The problem:
Recast every line in each of the records below as a Markdown table with a Row column for the row number and a Line column for the line. Skip blank lines.
Task data below:
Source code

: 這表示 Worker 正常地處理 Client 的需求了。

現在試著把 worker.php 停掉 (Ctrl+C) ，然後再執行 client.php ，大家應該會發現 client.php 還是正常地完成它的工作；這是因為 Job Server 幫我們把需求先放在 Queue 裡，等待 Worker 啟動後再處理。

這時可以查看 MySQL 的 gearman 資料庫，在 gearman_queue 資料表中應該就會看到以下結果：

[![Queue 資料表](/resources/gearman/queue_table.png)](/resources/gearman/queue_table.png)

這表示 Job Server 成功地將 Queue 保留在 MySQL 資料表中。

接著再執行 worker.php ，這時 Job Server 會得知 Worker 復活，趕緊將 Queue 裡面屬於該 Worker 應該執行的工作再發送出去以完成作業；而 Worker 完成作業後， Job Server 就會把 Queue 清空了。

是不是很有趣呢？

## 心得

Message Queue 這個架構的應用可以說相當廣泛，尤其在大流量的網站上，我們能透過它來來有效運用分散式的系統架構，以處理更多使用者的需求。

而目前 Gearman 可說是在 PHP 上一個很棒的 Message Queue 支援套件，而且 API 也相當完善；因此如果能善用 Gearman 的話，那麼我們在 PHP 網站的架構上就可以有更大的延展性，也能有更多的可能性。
End of Task data.
Result of this task:
| Row | Line |
|---|---|
| 1 | Source code |
| 2 | : 這表示 Worker 正常地處理 Client 的需求了。 |
| 3 | 現在試著把 worker.php 停掉 (Ctrl+C) ，然後再執行 client.php ，大家應該會發現 client.php 還是正常地完成它的工作；這是因為 Job Server 幫我們把需求先放在 Queue 裡，等待 Worker 啟動後再處理。 |
| 4 | 這時可以查看 MySQL 的 gearman 資料庫，在 gearman_queue 資料表中應該就會看到以下結果： |
| 5 | [![Queue 資料表](/resources/gearman/queue_table.png)](/resources/gearman/queue_table.png) |
| 6 | 這表示 Job Server 成功地將 Queue 保留在 MySQL 資料表中。 |
| 7 | 接著再執行 worker.php ，這時 Job Server 會得知 Worker 復活，趕緊將 Queue 裡面屬於該 Worker 應該執行的工作再發送出去以完成作業；而 Worker 完成作業後， Job Server 就會把 Queue 清空了。 |
| 8 | 是不是很有趣呢？ |
| 9 | ## 心得 |
| 10 | Message Queue 這個架構的應用可以說相當廣泛，尤其在大流量的網站上，我們能透過它來來有效運用分散式的系統架構，以處理更多使用者的需求。 |
| 11 | 而目前 Gearman 可說是在 PHP 上一個很棒的 Message Queue 支援套件，而且 API 也相當完善；因此如果能善用 Gearman 的話，那麼我們在 PHP 網站的架構上就可以有更大的延展性，也能有更多的可能性。 |